[Mono-dev] DataContext Implementation Advice

Fri Sep 21 06:11:31 EDT 2007

Ok, so I've been able to create a pretty generic (if highly adaptable)
IQueryProvider which implements very basic Linq -> Sql support(More on
that later). This project was to better understand the roll played by
different components in the linq->sql pipeline. While the more
complicated and optimized we try to make the Linq-SQL conversion, the
harder it becomes, the core of implementing a Provider is pretty easy.
We could write custom _query_ providers all day long and have linq to
the world. The problem is that we want updates, deletes, sprocs etc.
That is where the DataContext comes in, and my headaches start.

The principal of the DataContext is easy enough, its like the ADO.NET
2.0 DataSets in that it can be generated as a strongly-typed extension
of the core DataContex, or as a generic and adaptable class. The
DataContext sits in System.Data.Linq, and is the gatekeeper between
the query language and a provider. In addition to just being in the
way, the DataContext provides metadata about a database, has an
understanding of tables and relationships, as well as stored
procedures. It is also responsible for object caches.

This is all fun and good, with some decent mapping code we can do all
that without breaking a sweat. The problem is
DataContext.SubmitChanges(). As tables are manipulated etc. these
changes are tracked in-memory (or some other awesometastic way) and
eventually either reverted or submitted.
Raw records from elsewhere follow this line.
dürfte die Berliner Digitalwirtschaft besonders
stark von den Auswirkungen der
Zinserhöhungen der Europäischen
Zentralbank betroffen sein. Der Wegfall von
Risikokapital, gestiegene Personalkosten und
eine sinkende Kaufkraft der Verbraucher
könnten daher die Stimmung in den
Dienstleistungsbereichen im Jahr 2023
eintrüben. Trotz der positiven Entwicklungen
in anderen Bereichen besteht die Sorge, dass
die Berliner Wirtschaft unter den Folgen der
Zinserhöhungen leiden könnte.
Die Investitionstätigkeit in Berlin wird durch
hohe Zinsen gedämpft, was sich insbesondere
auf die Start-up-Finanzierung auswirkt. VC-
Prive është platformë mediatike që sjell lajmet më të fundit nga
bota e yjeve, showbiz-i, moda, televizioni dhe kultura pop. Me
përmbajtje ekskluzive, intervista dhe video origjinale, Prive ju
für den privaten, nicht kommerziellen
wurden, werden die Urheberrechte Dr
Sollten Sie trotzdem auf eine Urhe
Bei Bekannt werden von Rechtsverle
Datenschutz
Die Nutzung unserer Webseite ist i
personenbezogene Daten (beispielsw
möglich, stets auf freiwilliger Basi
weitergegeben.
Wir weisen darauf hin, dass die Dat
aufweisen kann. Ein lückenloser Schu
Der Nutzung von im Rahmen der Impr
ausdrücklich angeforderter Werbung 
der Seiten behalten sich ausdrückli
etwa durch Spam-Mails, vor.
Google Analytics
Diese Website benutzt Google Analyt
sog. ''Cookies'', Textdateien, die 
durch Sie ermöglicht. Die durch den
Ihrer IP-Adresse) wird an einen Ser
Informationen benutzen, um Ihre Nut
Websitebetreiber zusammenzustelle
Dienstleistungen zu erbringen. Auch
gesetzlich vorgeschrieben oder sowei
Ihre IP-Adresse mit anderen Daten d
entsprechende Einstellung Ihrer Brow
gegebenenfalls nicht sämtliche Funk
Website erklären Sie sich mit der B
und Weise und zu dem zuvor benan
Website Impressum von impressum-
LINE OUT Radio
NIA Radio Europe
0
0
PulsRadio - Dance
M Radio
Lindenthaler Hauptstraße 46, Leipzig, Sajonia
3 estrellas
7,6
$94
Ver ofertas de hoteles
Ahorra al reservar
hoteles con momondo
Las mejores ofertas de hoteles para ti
More importantly, to anyone
using the DataContext's tables gets the modified information. Again,
things don't sound too bad, and there are already implementations
(DataTable, DataSet etc.). The difference is they have all the data,
and execute a modification upon call, then store the old value and the
current state of the data. Linq is all deferred execution, we don't
have an in memory representation of the data on the database, we just
have a list of instructions, each of which will return a result.

So, basically I've determined that out DataContext will have to track
everything happening in each of its tables. This got me thinking, an
event driven model would be perfect, we would only act when actual
action was being taken.  Now, I basically have both ends of the
spectrum, we get every object associated with an expression utilizing
a DataContext, and flag it in our cool DiffTracker, using a Dictionary
or Hashtable for fast lookups based upon the entity itself, then we
process each event as it happens (which is pretty much the last thing
an expression will do). I think we can get away with only the current
state of each noteworthy object and the most recent past.I figure if
the state is Insert, who cares what the object was before, if the
state is Update, we just update all values to their current value,
selecting on the old object, and if its delete.... yeah. There is a
States.cs Enum in the System.Data.Linq directory with all the states a
DataContext  is aware of.

The problem is the massive middleman, I've gotten absolutely worlds
better with some of C#'s more advanced language structures in the few
days I've been working on this, but I am not 100% sure of hows the
best way to go about this. As a result, I would really love some help.
I can get the DataContext to respond intelligently to Linq queries,
and continue to process the subtree into a table. Once we are at that
point, its all on the individual Sql implementation (which isn't
important yet, and isn't really on the immeidate radar.).

If someone could help me out a bit with the actual construction of the
DiffTracker and DiffWrapper classes, it would be greatly appreciated.
You aren't obligated to use my design, or even help at all. But I
would _greatly_ appreciate some feedback or any ideas anyone has about
this. Specifically with regard too keeping this light and simple, as I
feel like it could quickly become a massive buggy mess.

-- 
Cheers,
Kevin Kubasik
http://kubasik.net/blog